→ **Dataset entries**:
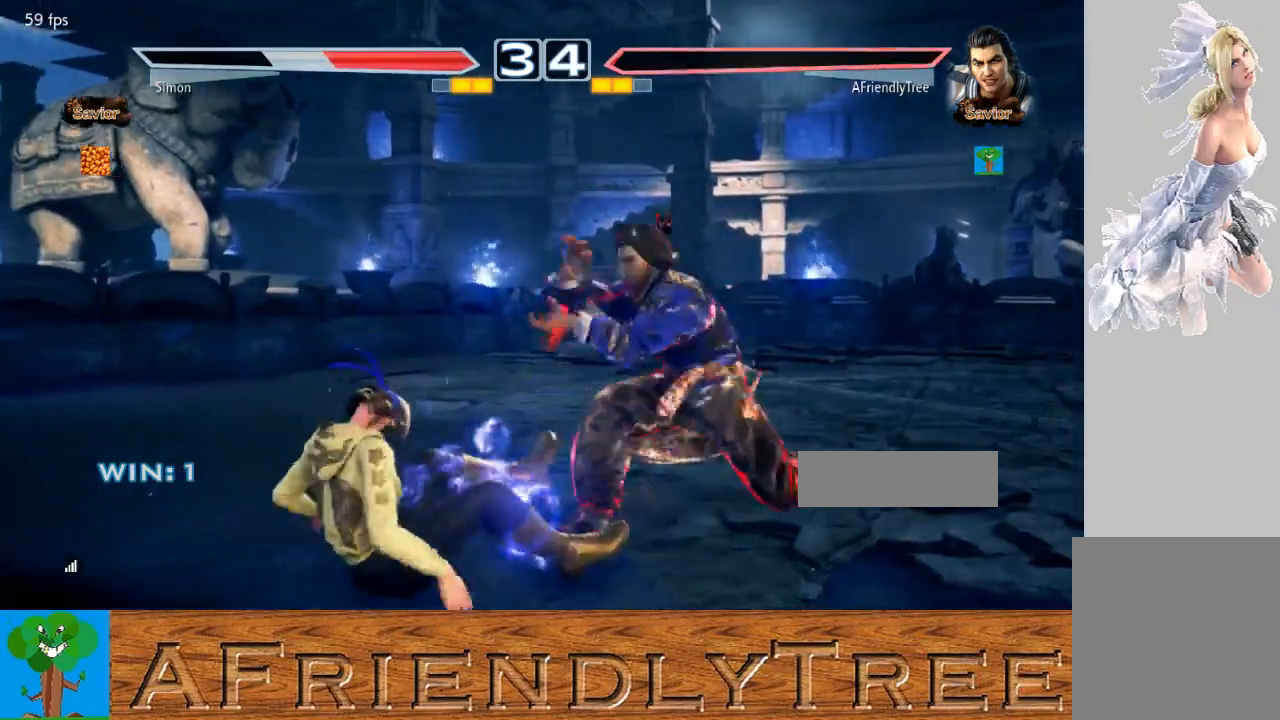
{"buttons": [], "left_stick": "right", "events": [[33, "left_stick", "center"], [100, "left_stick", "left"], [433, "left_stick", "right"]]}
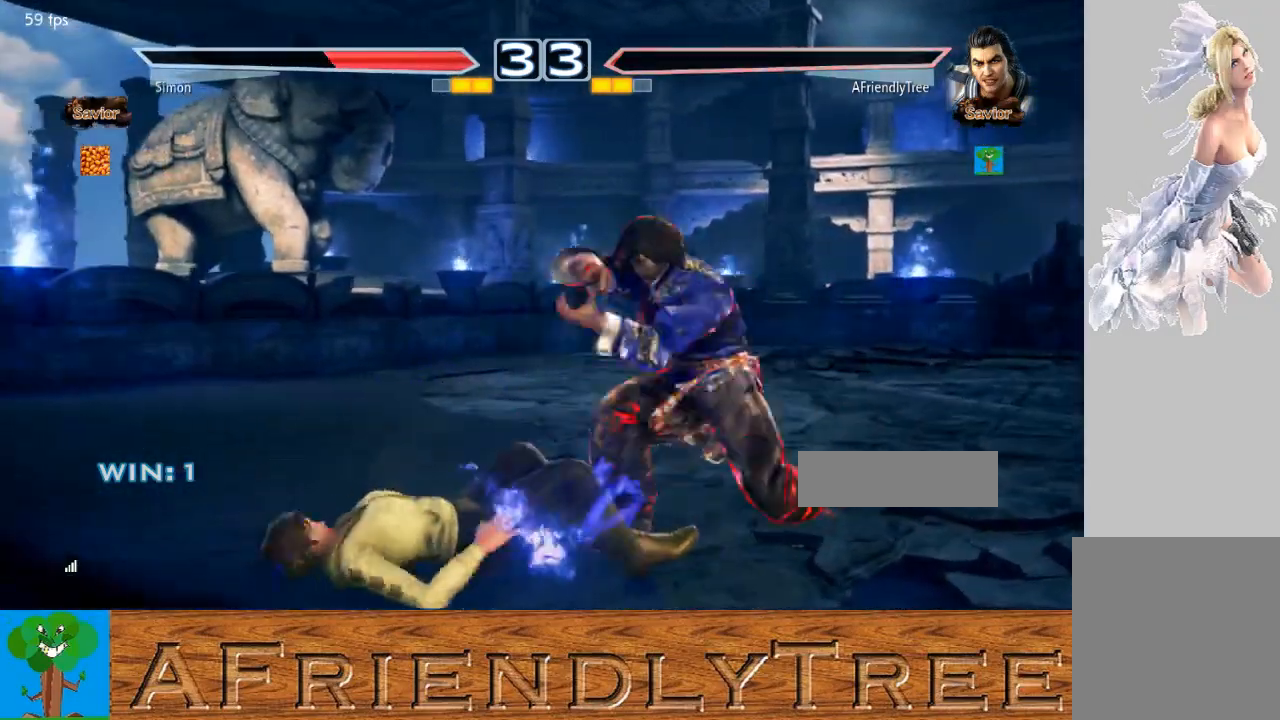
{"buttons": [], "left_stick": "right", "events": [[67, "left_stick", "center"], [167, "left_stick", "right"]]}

...

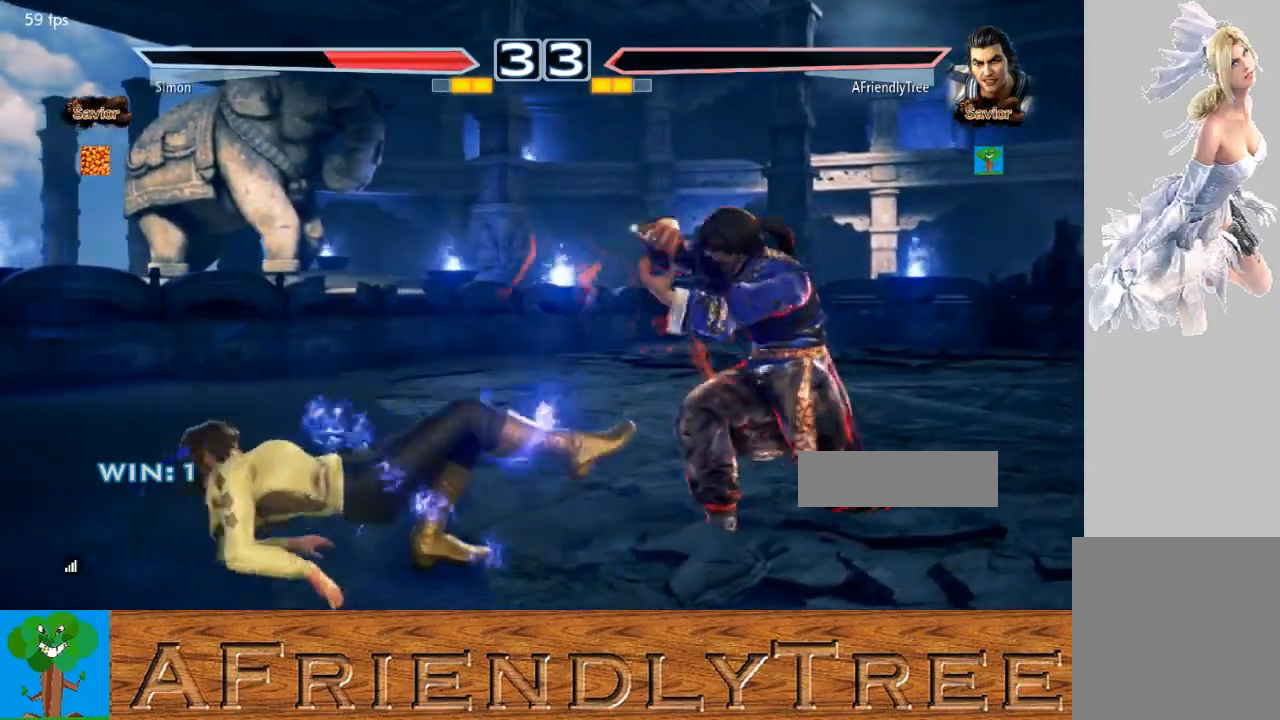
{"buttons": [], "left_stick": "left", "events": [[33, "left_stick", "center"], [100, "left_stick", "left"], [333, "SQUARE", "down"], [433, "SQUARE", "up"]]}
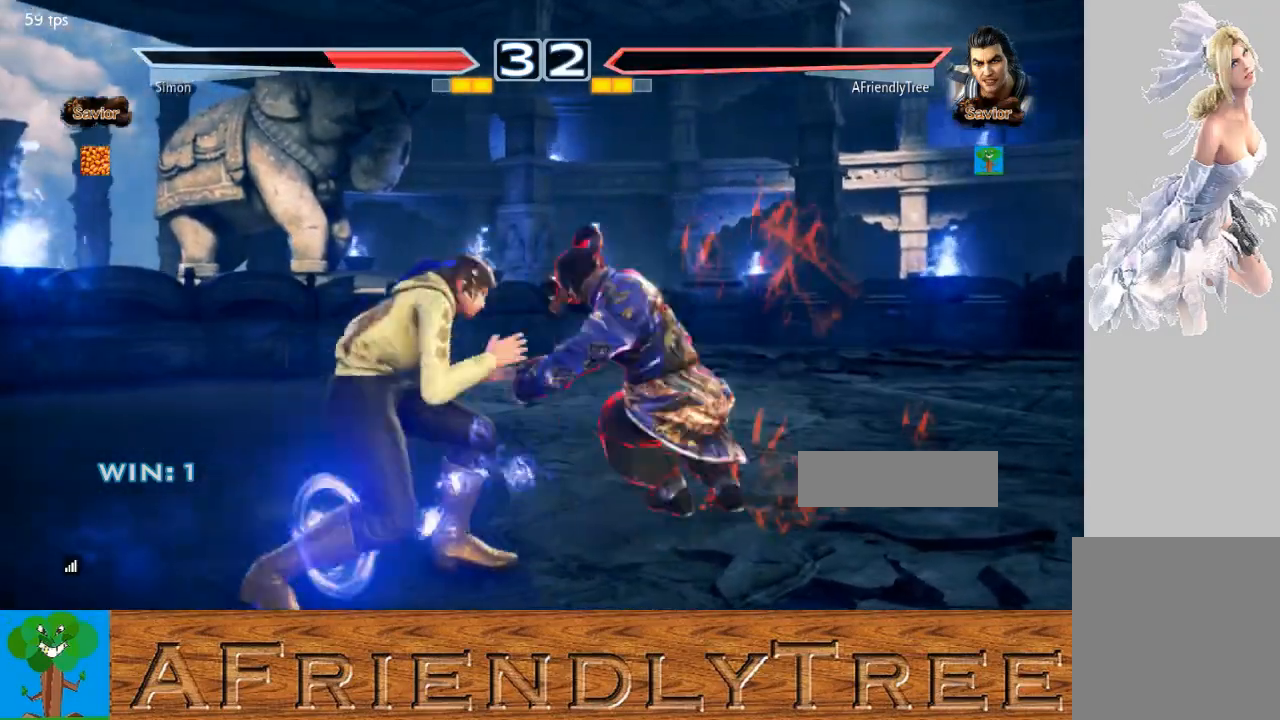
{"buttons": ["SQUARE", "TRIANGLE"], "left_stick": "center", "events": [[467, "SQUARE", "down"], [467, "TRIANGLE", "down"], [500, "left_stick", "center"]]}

→ **Task item**:
Determine the number of lines in the data that include the string "right". Only that number belongs in the answer.

→ **Response box**:
2